# Has anyone seen Ashanti's new video?



## preciouscharm (Aug 16, 2008)

Ashanti's new music video "Good good".

Watch the vid here: YouTube - Ashanti - Good Good

Lovin the makeup and cute pinup style!!!!!!!!


----------



## benzito_714 (Aug 16, 2008)

it is too cute and i love the song. people underestimate ashanti but she's cool in my book.


----------



## M.A.C. head. (Aug 16, 2008)

Yeah I saw this a little while ago, and I too was totally in love with it.

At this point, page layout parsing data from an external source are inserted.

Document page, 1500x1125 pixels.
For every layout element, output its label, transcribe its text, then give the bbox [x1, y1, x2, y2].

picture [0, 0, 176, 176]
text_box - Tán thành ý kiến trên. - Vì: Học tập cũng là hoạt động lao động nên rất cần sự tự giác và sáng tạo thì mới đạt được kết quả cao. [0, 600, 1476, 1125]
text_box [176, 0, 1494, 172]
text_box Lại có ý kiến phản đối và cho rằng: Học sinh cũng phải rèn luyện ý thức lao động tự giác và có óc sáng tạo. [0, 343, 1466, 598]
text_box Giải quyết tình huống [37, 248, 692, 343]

I'm really feelin the pin up look these days and she looks cute.


----------



## coachkitten (Aug 16, 2008)

I love her makeup and the clothes but the song is not my favorite.  Nelly is pretty cute in it too!


----------



## crystalado (Aug 16, 2008)

yeah I love her looks in this video and the song is very catchy!  But overall, I like it!


----------



## Nox (Aug 18, 2008)

Ashanti is no doubt a beautiful woman, and the styling of that video was creative, but I very much dislike those lyrics.  What else has she got to offer besides the fact that she's "got that good good"?  I would love to hear her stretch her old boundaries a bit and go a slightly unconventional route as far as song content.


----------



## MisaMayah (Aug 23, 2008)

I love this video esp the look where she's wearing red.

Does anyone know who does her make-up or the make-up items she uses? I know for sure she uses MAC


----------